La sphère de sécurité du marché de la cryptographie atterrit à la Maison Blanche pour examen

Le président de la Securities and Exchange Commission des États-Unis, Paul Atkins, a révélé qu'une proposition clé de sphère de sécurité pour le marché de la cryptographie avait été soumise à la Maison Blanche pour examen.
S'exprimant lundi lors du Sommet sur la politique des actifs numériques et des technologies émergentes, Atkins a déclaré que la proposition de réglementation des actifs cryptographiques – présentée par la SEC à la mi-mars – avait maintenant été soumise au Bureau de l'information et des affaires réglementaires.
"Nous aurons une cryptographie régulière que nous proposerons ici sous peu. Elle est en fait actuellement à l'OIRA, ce qui est la prochaine étape avant d'être publiée", a-t-il déclaré.
La réglementation Crypto Assets couvre trois idées principales : une exemption pour les startups, une exemption pour la collecte de fonds et une sphère de sécurité pour les contrats d'investissement pour les émetteurs.
Si la proposition finit par devenir des règles officielles dans le cadre de la surveillance de la SEC, elle pourrait stimuler davantage d’innovations cryptographiques aux États-Unis tout en apportant une plus grande clarté réglementaire au secteur.
Atkins a souligné que la SEC souhaite « entendre le point de vue du marché » pour rendre l'ensemble « réalisable ». Il n'est pas entré dans beaucoup de détails, mais a déclaré qu'il y avait quelques éléments que la SEC "intégrait" aux côtés de mesures telles que les zones de sécurité cryptographiques et les exemptions.
Source : Paul Atkins
La proposition de la SEC prend forme
En règle générale, la SEC vote d'abord pour approuver une proposition formelle, qui est ensuite envoyée à l'OIRA pour examen. L'OIRA termine ensuite l'examen et celui-ci est publié dans le Federal Register et soumis aux commentaires du public.

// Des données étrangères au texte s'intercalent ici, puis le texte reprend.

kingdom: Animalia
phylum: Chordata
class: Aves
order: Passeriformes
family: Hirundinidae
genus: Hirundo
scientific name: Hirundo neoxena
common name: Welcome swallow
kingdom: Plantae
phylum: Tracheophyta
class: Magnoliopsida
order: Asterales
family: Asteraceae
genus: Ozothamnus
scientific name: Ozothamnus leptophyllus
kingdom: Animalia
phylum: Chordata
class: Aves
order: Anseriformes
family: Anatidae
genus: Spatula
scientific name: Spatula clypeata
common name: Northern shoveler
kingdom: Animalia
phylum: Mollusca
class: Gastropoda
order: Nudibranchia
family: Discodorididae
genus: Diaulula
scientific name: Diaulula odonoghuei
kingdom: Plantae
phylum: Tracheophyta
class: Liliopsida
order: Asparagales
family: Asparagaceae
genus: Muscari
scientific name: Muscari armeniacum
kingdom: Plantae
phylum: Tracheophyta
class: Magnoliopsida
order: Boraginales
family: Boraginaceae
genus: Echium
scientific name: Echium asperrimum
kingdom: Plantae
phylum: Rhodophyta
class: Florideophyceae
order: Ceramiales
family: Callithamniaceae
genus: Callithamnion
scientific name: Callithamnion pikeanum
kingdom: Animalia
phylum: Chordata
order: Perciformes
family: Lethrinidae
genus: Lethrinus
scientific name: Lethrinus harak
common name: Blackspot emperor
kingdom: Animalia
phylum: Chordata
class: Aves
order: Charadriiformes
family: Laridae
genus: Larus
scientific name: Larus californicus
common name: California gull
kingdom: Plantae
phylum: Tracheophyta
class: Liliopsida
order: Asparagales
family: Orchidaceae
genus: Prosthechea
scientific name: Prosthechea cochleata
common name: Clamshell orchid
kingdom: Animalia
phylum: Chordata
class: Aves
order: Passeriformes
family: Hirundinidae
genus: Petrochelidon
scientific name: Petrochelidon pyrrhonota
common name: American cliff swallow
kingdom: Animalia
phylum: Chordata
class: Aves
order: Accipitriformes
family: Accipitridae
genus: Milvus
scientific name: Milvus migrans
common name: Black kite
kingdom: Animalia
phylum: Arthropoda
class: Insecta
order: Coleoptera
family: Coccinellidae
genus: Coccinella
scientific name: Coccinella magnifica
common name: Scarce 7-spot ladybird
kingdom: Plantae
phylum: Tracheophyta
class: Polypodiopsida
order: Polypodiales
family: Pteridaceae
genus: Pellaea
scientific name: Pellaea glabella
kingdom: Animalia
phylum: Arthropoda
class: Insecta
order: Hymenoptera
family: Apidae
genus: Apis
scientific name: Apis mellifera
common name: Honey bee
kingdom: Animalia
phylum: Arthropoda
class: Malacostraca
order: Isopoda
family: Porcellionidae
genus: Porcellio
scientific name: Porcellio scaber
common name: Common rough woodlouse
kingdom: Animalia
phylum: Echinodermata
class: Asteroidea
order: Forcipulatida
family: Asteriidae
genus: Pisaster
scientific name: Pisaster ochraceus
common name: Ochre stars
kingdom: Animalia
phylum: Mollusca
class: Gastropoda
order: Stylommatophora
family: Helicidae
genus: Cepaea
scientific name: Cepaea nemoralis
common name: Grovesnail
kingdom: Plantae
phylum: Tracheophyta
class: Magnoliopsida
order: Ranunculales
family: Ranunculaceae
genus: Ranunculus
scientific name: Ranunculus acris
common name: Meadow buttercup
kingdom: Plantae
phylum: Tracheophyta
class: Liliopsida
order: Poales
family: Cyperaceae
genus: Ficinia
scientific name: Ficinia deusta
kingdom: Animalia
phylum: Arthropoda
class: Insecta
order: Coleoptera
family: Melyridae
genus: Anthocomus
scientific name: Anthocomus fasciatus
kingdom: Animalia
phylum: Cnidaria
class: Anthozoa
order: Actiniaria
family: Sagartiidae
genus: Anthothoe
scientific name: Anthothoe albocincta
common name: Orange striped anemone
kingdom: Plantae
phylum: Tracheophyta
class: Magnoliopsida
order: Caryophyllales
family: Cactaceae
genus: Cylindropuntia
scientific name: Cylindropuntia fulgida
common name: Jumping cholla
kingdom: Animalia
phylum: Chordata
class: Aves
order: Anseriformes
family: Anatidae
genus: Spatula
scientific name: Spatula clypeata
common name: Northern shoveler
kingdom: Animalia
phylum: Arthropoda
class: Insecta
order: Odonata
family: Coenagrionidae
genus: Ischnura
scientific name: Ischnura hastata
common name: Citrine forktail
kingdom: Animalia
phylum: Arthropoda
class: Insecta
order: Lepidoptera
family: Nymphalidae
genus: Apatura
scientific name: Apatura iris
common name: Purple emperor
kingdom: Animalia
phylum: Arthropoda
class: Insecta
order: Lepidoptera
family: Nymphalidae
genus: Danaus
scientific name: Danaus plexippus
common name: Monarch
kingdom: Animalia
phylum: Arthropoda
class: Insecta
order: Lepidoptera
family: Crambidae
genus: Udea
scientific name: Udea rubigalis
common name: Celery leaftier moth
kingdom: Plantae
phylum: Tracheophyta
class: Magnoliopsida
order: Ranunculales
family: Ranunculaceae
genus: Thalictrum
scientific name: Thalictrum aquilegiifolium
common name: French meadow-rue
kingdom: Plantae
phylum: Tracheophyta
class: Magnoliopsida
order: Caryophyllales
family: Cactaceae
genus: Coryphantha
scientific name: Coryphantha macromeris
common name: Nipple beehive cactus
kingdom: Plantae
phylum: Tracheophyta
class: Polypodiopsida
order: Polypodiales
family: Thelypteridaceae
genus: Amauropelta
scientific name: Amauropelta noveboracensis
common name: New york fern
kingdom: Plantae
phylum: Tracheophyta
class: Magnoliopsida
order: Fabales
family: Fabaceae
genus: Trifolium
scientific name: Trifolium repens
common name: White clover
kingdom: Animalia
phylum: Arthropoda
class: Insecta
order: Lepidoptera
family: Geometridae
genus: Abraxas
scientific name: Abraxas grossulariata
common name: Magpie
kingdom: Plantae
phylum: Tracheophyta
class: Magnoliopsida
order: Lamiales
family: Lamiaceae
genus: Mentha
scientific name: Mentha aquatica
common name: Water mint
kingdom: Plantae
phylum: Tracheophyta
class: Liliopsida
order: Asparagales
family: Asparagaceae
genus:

Cointelegraph a contacté la SEC pour obtenir des commentaires à ce sujet.
La dispense pour les startups permettrait aux projets de lever jusqu'à un montant défini sur une période de quatre ans avec des exigences de divulgation plus souples, tandis que la dispense pour la collecte de fonds permettrait aux émetteurs de lever un montant défini sur 12 mois tout en « conservant la possibilité de s'appuyer sur d'autres dispenses d'enregistrement en vertu des lois fédérales sur les valeurs mobilières ».
La sphère de sécurité du contrat d'investissement protégerait certains actifs de la définition d'un titre une fois que l'équipe de projet aurait cessé tous ses efforts de gestion « représentés ou promis » dans le cadre du contrat d'investissement.